On January 21, 2014, the United States Supreme Court denied  certiorari in the case of CSX Transportation, Inc. v. ABB Inc., thereby  letting stand a troubling precedent from the United States Court of  Appeals for the Fourth Circuit. In ABB, a divided panel of the Fourth  Circuit had refused to enforce a plain and unambiguous limitation  of liability for freight loss and damage claims on the basis that the  tariff containing that limitation of liability was incorporated generally,  rather than specifically, in the bill of lading governing the shipment.  

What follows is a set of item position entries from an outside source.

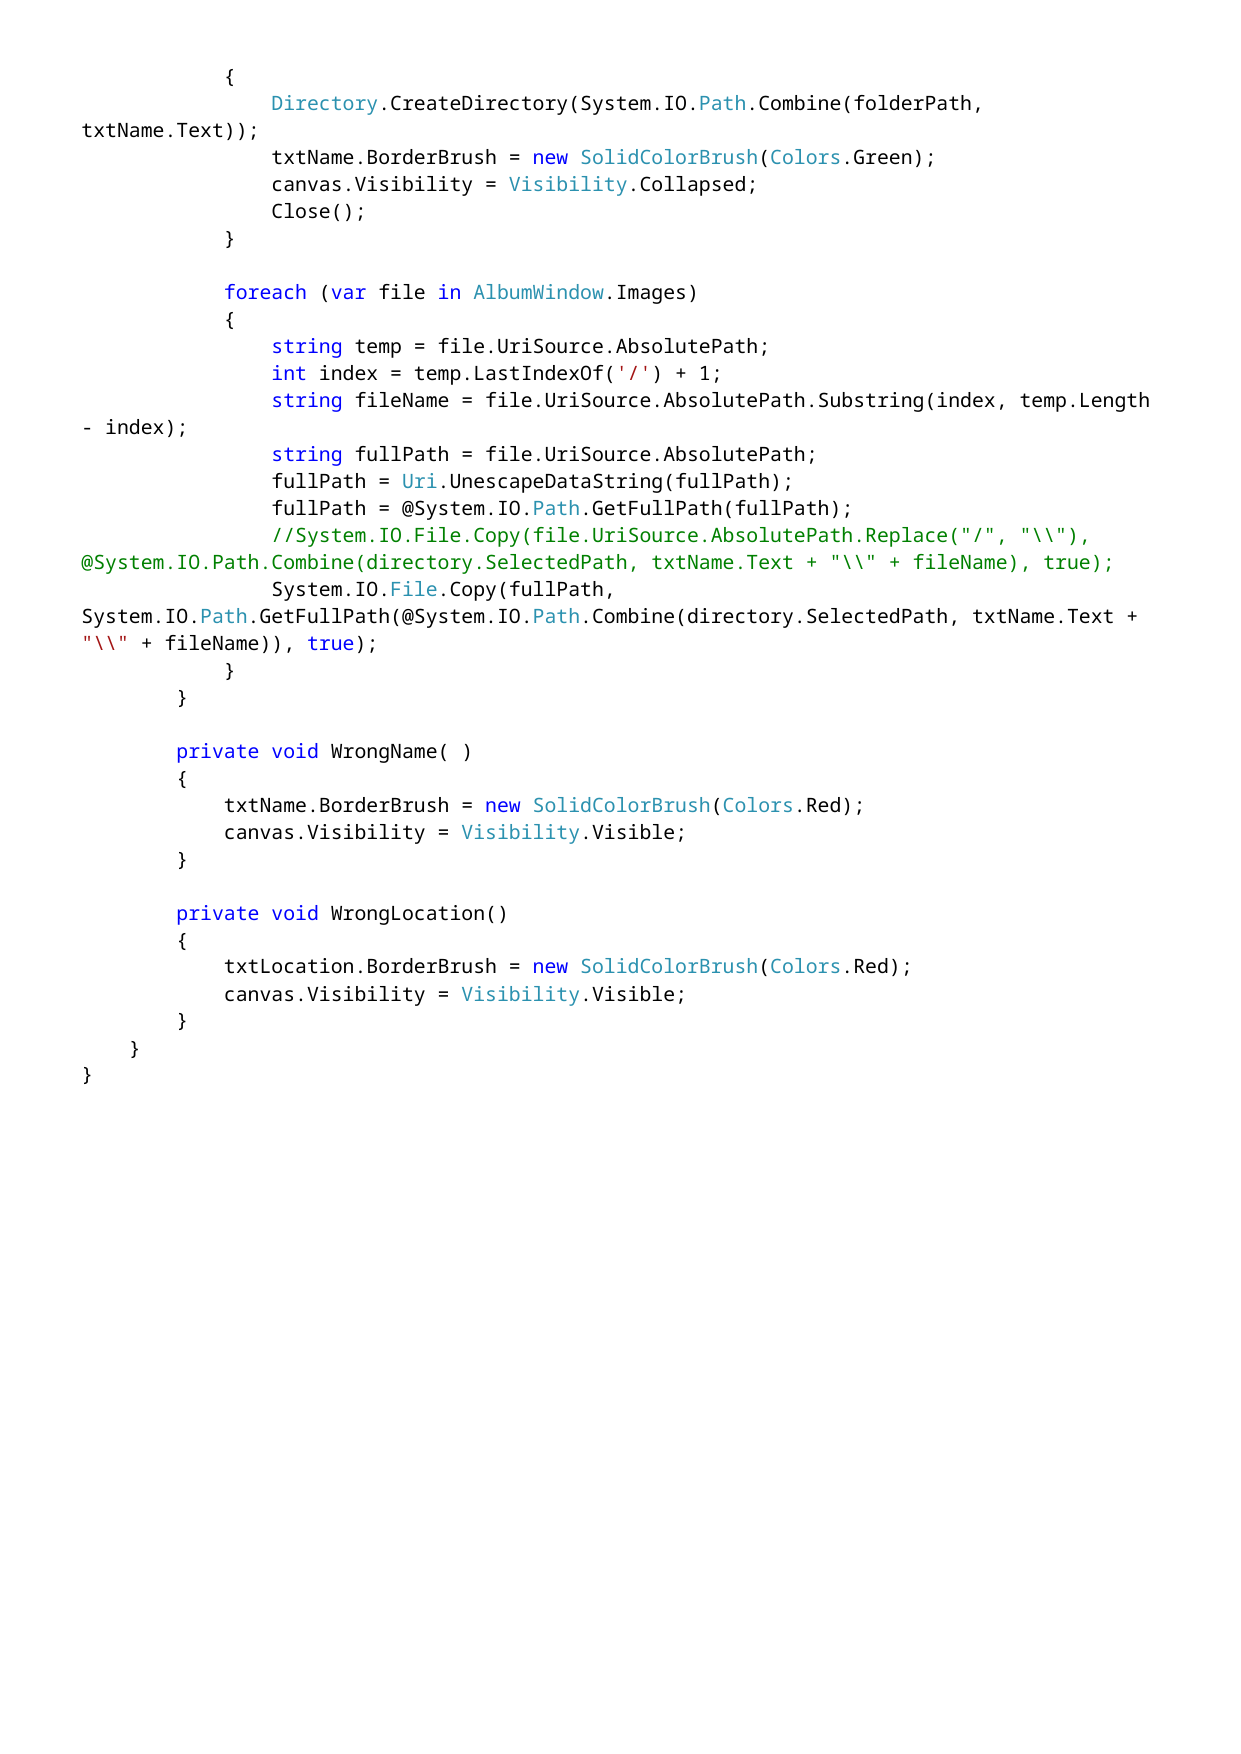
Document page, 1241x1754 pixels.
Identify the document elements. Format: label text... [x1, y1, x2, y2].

text canvas.Visibility = Visibility.Visible; [81, 980, 1173, 1007]
text fullPath = @System.IO.Path.GetFullPath(fullPath); [81, 494, 1173, 521]
text } [81, 1034, 1173, 1061]
text { [81, 62, 1173, 89]
text foreach (var file in AlbumWindow.Images) [81, 278, 1173, 305]
text string temp = file.UriSource.AbsolutePath; [81, 332, 1173, 359]
text } [81, 224, 1173, 251]
text { [81, 764, 1173, 791]
text } [81, 1007, 1173, 1034]
text { [81, 305, 1173, 332]
text private void WrongLocation() [81, 899, 1173, 926]
text } [81, 656, 1173, 683]
text string fullPath = file.UriSource.AbsolutePath; [81, 440, 1173, 467]
text { [81, 926, 1173, 953]
text canvas.Visibility = Visibility.Collapsed; [81, 170, 1173, 197]
text txtLocation.BorderBrush = new SolidColorBrush(Colors.Red); [81, 953, 1173, 980]
text Directory.CreateDirectory(System.IO.Path.Combine(folderPath, txtName.Text)); [81, 89, 1173, 143]
text txtName.BorderBrush = new SolidColorBrush(Colors.Green); [81, 143, 1173, 170]
text } [81, 683, 1173, 710]
text private void WrongName( ) [81, 737, 1173, 764]
text Close(); [81, 197, 1173, 224]
text int index = temp.LastIndexOf('/') + 1; [81, 359, 1173, 386]
text } [81, 845, 1173, 872]
text } [81, 1061, 1173, 1088]
text string fileName = file.UriSource.AbsolutePath.Substring(index, temp.Length - index); [81, 386, 1173, 440]
text fullPath = Uri.UnescapeDataString(fullPath); [81, 467, 1173, 494]
text //System.IO.File.Copy(file.UriSource.AbsolutePath.Replace("/", "\\"), @System.IO.Path.Combine(directory.SelectedPath, txtName.Text + "\\" + fileName), true); [81, 521, 1173, 575]
text txtName.BorderBrush = new SolidColorBrush(Colors.Red); [81, 791, 1173, 818]
text canvas.Visibility = Visibility.Visible; [81, 818, 1173, 845]
text System.IO.File.Copy(fullPath, System.IO.Path.GetFullPath(@System.IO.Path.Combine(directory.SelectedPath, txtName.Text + "\\" + fileName)), true); [81, 575, 1173, 656]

The case involved a shipper, ABB, who regularly shipped electrical equipment via a rail  carrier, CSX. ABB utilized a form shipping contract that contained a clause that expressly  incorporated the governing “classification or tariff” published by CSX. The form contract  further acknowledged that the shipper agreed to all such classifications and tariffs and was  familiar with the terms and conditions set forth in those classifications and tariffs. CSX’s  “Price List 4605” stated that “[c]arriers’ maximum liability for lading loss or damage will not  exceed $25,000 per shipment” and invited shippers to contact a CSX sales representative  if they desired full liability coverage.

At one point in the parties’ relationship, ABB tendered to CSX an electrical transformer  worth $1.3 million to be transported from St. Louis, Missouri, to Pittsburgh, Pennsylvania.  The parties utilized the shipping contract mentioned above. Unfortunately, the transformer  was found at destination to be damaged from unknown causes. ABB ultimately sued CSX to  recover approximately $550,000 in damages.

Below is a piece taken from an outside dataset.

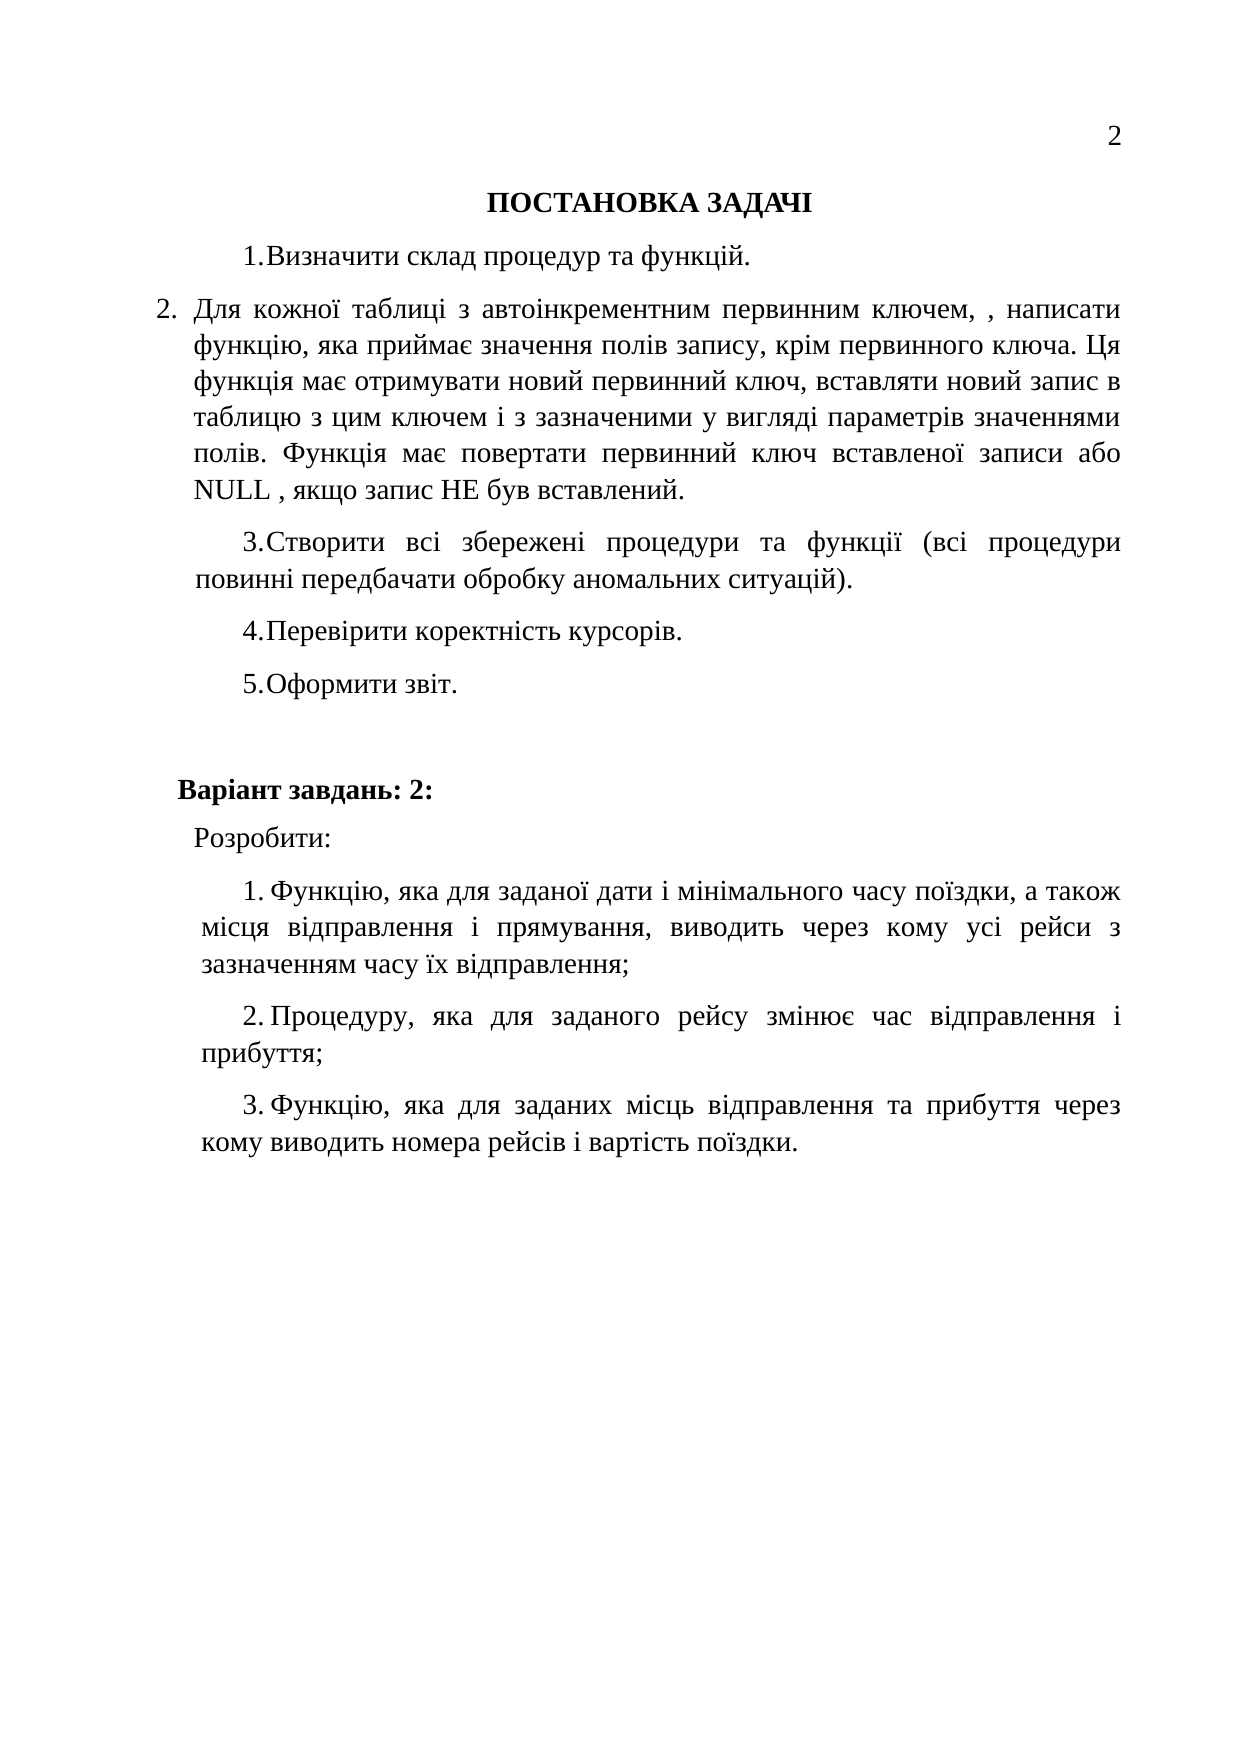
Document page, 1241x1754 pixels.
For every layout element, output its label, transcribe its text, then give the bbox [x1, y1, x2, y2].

The district court held that CSX’s liability was limited to $25,000 pursuant to the limitation of liability  contained in its “Price List 4605” and incorporated into the parties’ contract. ABB appealed. The  Fourth Circuit reversed and found that although the parties’ contract incorporated the limitation of  liability contained in CSX’s “Price List 4605,” the Carmack Amendment required that any limitation  of liability be incorporated with “specificity” such that no doubt can exist that the shipper was  actually aware of the limitation of liability. This decision conflicted with contrary court decisions in  other jurisdictions, such as Werner Enterprises, Inc. v. Westwind Maritime International, Inc., 554  F.3d 1319 (11th Cir. 2009).

As the ABB decision is now good law in the Fourth Circuit, any motor carrier that moves goods  within the Fourth Circuit’s jurisdiction now faces the prospect of litigating the enforceability of its  liability limits if those limits were included in a tariff or price list incorporated into the bill of lading.  For instance, one nearly universal feature of many bills of lading, including a Uniform Straight Bill  of Lading, is an acknowledgment on the face of the bill of lading incorporating a carrier’s tariff by  general reference. Similarly, certain carriers use “pro stickers” that are affixed to bills of lading and  contain general language that alerts the shipper to the fact that the carrier has a tariff in place.  Furthermore, many carriers alert their customers to various terms and conditions posted on their  websites in a variety of other ways—by referencing the website on a rate confirmation or other  shipping documents or by communicating the existence of the website to its customers in emails,  correspondence or the like. The ABB decision subjects these customary methods of incorporating a  limitation of liability to attack.  

The practical turmoil created by the ABB decision is particularly acute in light of the fact that such a  tremendous volume of truck traffic occurs throughout the states constituting the Fourth Circuit. For  instance, as of 2011, a total of 7,138,000 trucks were registered in Maryland (1,683,000), North  Carolina (2,743,000), South Carolina (1,726,000), Virginia (2,954,000) and West Virginia (732,000).  Of course, this figure does not include the millions of trucks domiciled in other jurisdictions that  regularly cross into these states as well. The states constituting the Fourth Circuit serve as a vital  conduit for truck transportation throughout the northeast and the south and serve as the origin  or destination of a significant volume of truck transportation between the east and west coasts,  including over 1,209,822 containers imported and exported from the Port of Virginia alone in 2012.

In short, in light of the U.S. Supreme Court’s denial of certiorari in the ABB case, carriers are  well advised to review current business practices to ensure that limitations of liability are being  incorporated as specifically as possible into every customer transaction. Shippers and carriers will  both benefit from using precision in their contracting practices.